If any of these things are missing, Open an Issue, no more than one issue per assignment. Title it intelligibly, something like “@classmate’s Turtle post title needs spaces”. If there are multiple issues, you can be broader, like “Formatting issues with @classmate’s Turtle post”. In the issue, list the things that are missing. You can make checkboxes if needed like this:

- [ ] A checkbox item

Be helpful and let your partner know some details of how to fix the error. Here’s one I did recently that a student fixed.

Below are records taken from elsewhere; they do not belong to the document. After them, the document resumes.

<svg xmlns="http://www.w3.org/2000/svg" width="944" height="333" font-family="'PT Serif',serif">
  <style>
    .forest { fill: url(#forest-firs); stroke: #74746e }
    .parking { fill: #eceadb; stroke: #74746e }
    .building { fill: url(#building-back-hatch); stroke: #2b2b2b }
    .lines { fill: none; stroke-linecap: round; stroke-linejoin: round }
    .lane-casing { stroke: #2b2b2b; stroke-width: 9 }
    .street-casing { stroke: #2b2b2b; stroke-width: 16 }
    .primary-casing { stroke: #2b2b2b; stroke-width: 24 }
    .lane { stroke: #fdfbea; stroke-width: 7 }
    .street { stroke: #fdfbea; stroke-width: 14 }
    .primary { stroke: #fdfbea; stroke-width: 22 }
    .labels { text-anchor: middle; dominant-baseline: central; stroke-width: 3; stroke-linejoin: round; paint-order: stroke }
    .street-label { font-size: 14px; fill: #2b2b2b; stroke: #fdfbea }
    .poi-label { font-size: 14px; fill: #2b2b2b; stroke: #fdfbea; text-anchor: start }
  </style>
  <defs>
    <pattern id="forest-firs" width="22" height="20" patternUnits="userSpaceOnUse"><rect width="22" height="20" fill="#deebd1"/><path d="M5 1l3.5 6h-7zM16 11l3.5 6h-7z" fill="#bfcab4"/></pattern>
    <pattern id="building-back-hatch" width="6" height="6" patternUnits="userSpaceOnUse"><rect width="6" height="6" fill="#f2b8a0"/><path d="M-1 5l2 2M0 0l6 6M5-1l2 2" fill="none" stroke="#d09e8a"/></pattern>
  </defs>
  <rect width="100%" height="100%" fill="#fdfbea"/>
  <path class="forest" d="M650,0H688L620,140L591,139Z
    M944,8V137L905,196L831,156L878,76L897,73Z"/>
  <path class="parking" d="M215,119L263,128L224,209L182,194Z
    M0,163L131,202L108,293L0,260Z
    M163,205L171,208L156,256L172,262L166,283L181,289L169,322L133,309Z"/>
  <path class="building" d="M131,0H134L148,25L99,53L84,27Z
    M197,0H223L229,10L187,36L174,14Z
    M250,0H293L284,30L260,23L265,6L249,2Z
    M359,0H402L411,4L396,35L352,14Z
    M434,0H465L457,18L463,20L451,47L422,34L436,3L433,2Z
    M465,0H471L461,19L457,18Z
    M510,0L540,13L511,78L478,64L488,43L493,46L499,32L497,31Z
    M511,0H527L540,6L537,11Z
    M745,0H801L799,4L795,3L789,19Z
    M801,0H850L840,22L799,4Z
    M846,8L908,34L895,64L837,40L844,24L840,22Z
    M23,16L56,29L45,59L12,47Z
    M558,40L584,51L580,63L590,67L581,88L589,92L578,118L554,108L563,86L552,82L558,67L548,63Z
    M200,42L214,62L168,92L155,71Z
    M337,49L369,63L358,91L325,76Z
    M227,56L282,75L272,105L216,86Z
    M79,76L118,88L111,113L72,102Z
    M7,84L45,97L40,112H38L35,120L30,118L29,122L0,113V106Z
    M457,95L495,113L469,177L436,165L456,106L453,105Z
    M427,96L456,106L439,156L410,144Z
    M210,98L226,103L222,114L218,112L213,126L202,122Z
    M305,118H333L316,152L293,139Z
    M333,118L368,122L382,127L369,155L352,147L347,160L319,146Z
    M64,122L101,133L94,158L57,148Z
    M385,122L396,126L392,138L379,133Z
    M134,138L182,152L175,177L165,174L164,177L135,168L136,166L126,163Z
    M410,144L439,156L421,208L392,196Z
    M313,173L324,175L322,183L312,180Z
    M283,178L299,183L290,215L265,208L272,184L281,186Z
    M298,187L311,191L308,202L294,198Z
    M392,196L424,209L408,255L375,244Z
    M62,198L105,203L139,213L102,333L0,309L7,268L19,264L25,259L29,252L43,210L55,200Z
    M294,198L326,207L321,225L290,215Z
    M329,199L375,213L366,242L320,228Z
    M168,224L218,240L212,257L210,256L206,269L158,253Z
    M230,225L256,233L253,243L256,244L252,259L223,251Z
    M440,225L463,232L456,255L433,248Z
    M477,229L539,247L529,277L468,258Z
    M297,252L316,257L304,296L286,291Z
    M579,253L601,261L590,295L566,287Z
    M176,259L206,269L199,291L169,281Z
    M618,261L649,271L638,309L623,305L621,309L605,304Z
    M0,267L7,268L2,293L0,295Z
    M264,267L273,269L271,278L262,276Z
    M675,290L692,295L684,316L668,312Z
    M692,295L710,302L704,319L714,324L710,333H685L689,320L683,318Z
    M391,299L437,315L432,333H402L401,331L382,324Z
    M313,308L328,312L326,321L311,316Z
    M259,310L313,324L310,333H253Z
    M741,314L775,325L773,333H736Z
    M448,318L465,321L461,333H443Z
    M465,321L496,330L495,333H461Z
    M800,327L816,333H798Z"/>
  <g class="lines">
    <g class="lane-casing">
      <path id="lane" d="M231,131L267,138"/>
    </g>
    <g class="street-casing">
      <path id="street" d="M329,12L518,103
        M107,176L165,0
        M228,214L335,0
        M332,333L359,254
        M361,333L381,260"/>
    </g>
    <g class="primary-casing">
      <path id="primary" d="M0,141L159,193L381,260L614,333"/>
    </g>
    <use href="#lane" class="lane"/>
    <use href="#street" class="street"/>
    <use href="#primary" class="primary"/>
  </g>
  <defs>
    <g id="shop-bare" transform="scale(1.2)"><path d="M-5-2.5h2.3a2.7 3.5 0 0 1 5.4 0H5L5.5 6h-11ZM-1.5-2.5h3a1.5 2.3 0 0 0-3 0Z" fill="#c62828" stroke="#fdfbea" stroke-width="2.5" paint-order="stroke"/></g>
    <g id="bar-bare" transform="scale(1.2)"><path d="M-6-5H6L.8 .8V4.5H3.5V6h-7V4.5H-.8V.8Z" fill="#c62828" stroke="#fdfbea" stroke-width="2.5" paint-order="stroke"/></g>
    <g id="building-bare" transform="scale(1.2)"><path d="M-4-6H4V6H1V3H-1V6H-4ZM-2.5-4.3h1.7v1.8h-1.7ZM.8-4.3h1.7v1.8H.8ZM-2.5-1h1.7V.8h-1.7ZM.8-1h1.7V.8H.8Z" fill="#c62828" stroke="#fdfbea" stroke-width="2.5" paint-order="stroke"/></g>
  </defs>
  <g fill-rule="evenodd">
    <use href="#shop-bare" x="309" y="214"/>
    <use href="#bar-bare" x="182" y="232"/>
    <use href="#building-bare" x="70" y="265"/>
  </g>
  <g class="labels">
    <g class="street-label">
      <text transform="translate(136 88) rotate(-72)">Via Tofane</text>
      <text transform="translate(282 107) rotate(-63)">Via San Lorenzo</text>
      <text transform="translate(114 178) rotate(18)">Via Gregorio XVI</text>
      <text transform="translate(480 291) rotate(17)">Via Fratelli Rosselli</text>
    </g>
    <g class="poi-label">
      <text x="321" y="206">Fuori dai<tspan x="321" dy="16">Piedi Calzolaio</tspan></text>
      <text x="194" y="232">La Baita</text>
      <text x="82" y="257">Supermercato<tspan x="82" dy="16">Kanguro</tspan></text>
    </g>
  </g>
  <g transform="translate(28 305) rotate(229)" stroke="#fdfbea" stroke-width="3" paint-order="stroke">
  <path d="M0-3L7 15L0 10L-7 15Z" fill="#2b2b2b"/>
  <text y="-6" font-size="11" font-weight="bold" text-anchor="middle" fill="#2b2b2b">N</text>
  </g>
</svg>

@mention your partner on the issue. Once you all have commit access we’ll assign issues.

Handling Issues Assigned to You

If your partner found an issue, no worries! You have all the tools you need to fix it. Using the class notes, how-to sections and/or assignments, fix the issue via a pull request. In your pull request title or description, include the phrase “Fixes XX”, where XX is the number of the issue. This will create a link between your PR and the issue AND when the PR gets merged it will automatically close the issue. Neat!

In the beginning, issues won’t count against you. We’re still gettting the hang of things. If you have open issues from me or a classmate, learn why they happened and next time make sure to doublecheck those specific things. A large part of being successful in programming is paying attention to details, which often just means slowing down and/or using internal checkists for yourself.

But as the semester goes on, just like in a professional setting, creating extra work for your peers by doing low quality work will start to negatively impact my assessement of your work. So think of these first issues as FYIs of the things you’re still learning. Soon you’ll be expected to get all of this right every time so that we can focus on the content of your posts.

Github Questions

What’s a commit?

  • A set of line-by-line changes to one or more files in a git repository

What’s a branch?

  • A version of your source code. More precisely, it’s a sequnce of *commits that leads to the branch’s current state.

What’s the gh-pages branch?

  • Where Github looks to automatically build a site

What’s a Pull Request?

  • A social wrapper around the comparison between two branches designed to prepare for merging changes

What’s a Merge?

  • A process of incorporating the commits from one branch into another. Usually done from a Pull Request but also doable from the command line.

What’s a merge conflict?

  • When two or more commits specify changes to a single line of a file. These changes can’t be automatically integrated without potentially using work, so humans need to specify what should happen.

Fix Issues (~10 minutes)

A little in-class time to fix any outstanding issues.